Wijayanto mengatakan alasan bekerja sama dengan swasta dan pihak asing terkait pengelolaan aset disebabkan karena pemerintah punya kelemahan dalam hal pelayanan.
Menurut Wijayanto ketimbang harus mulai dari nol dan pemerintah kewalahan mengelola aset yang butuh biaya sangat besar, kerja sama menjadi satu-satunya opsi agar tak terlalu banyak membuang anggaran negara.
"Jadi tidak ada transfer aset, tetap dikuasai negara meskipun kerja sama dengan asing," tegasnya.
Komisaris Independen PT Indosat Tbk ini mengatakan kepemilikan aset tidak berubah, pemerintah hanya menggandeng swasta maupun asing yang sudah berpengalaman untuk mengelola aset. Pola kemitraan ini merupakan upaya menyiasati keterbatasan APBN.
Swasta maupun pihak asing yang sudah berpengalaman di tempat lain akan dengan mudah mentransfer pengetahuan bagaimana mengelola aset yang ada di Indonesia. Ketika memilih mengelola sendiri aset negara butuh proses pembelajaran yang panjang bagi BUMN untuk memperbaiki layanan.
"Makanya untuk membantu masyarakat Kita bekerja sama dengan pihak swasta dan ini banyak dilakukan di negara lain bukan hanya di Indonesia," katanya.
Menurut Wijayanto pola kemitraan ini juga secara keuangan akan menyehatkan BUMN. Dengan pengelolaan yang efisien, bandara, jalan tol, maupun pelabuhan akan lebih menguntungkan.
Sementara untuk mengelola aset dengan baik butuh investasi yang nilainya tidak kecil. Karena itu Wijayanto menilai akan ada penghematan dari sisi investasi dan dari sisi penerimaan yang justru membawa dampak positif bagi negara.
"Karena kalau bicara pembiayaan infrastruktur setiap tahun Kita butuh 1.400 triliun untuk membangun infrastruktur. Sementara Pemerintah hanya bisa mencukupi 400 triliun saja, 1.000 ini dari mana? kombinasi swasta dan BUMN," ungkap Wijayanto.
Sering kali, kata Wijayanto, swasta tertarik bergabung dengan proyek infrastruktur negara seperti jalan tol. Namun banyak dari mereka menahan diri karena risiko seperti pembebasan lahan dan sebagainya.
Karena itu dalam hal ini BUMN akan masuk terlebih dulu untuk membereskan persoalan lahan dengan begitu swasta maupun asing akan lebih mudah masuk untuk berinvestasi.
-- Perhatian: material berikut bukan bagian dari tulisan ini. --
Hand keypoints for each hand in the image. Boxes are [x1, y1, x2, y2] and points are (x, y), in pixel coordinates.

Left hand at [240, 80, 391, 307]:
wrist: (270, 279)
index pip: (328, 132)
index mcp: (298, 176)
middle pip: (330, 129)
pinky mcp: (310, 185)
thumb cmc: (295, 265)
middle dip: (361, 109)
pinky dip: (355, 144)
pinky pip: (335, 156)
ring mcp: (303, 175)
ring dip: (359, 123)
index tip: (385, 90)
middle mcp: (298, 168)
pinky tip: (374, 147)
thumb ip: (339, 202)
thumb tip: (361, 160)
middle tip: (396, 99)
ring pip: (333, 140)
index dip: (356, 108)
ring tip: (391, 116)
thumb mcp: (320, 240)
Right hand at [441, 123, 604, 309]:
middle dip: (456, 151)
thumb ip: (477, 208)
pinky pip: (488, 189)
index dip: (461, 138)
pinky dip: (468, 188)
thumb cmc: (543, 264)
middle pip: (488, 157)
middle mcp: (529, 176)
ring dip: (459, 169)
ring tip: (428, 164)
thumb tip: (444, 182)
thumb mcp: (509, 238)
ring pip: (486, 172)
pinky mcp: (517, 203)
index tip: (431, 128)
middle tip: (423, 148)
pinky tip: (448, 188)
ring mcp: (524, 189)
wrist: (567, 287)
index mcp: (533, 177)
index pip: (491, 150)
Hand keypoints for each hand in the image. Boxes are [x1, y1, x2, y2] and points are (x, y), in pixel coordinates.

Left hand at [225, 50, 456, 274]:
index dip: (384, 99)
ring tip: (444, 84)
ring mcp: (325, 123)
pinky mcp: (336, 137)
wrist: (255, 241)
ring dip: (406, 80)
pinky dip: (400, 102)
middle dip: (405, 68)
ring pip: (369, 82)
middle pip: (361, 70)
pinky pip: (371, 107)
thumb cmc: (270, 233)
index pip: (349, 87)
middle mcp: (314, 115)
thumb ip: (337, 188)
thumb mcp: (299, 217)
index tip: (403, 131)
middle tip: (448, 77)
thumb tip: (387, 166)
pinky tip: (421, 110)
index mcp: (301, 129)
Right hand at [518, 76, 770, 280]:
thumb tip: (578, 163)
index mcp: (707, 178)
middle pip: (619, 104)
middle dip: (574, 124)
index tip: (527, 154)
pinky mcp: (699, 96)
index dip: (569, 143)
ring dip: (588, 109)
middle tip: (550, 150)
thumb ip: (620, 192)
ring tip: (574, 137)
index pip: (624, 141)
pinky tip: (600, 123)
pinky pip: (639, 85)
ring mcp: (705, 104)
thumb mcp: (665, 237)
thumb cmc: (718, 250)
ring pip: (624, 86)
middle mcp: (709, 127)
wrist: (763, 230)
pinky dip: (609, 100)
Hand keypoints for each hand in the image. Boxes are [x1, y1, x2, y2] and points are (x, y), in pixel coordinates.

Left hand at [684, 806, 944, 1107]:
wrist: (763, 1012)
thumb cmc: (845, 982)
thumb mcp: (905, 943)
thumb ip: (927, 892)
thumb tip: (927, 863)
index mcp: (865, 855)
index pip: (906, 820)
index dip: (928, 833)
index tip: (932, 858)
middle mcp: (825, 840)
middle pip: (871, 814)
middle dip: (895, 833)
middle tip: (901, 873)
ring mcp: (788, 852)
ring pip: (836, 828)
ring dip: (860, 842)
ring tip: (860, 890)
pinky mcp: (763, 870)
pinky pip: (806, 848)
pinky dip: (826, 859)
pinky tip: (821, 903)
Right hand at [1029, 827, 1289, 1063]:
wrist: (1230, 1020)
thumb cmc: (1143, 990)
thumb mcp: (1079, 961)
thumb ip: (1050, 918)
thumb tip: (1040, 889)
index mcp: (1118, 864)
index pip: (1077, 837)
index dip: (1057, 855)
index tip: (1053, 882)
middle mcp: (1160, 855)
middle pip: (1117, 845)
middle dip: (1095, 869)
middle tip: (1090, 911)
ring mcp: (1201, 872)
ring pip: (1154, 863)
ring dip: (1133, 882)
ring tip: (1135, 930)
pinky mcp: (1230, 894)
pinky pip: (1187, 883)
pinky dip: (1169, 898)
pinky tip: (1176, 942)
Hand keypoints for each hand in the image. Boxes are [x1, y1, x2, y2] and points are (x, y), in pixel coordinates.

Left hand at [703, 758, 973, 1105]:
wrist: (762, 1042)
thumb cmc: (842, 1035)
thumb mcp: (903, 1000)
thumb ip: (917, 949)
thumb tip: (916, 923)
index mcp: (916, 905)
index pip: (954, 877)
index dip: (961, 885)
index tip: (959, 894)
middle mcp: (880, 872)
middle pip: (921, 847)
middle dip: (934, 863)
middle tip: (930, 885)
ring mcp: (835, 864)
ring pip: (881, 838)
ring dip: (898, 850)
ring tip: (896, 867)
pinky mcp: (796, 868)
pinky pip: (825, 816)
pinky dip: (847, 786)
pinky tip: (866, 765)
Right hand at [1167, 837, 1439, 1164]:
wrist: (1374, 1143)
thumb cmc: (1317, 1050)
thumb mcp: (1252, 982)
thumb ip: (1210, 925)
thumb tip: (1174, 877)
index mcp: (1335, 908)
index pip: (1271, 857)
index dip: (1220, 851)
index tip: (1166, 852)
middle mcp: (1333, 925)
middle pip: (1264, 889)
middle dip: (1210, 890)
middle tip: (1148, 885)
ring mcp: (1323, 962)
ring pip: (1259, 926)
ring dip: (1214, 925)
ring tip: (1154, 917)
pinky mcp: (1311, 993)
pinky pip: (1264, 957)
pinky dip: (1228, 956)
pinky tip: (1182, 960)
Dia menambahkan tidak ada bedanya ketika swasta masuk dari awal atau belakangan, pun ketika BUMN masuk terlebih dulu baru kemudian mengundang investor, sama-sama positif.
Pola seperti ini, kata Wijayanto, bagi BUMN sendiri akan mendapatkan margin apa yang diinvestasikan dengan apa yang diterima. Akan ada selisih yang bisa menyehatkan keuangan BUMN.
"Selisihnya pun untuk bangun infrastruktur berikutnya. Jadi uang yang masuk dari investor akan digunakan BUMN untuk bayar utang, menyehatkan keuangan negara, dan investasi di proyek infrastruktur berikutnya," jelas Wijayanto.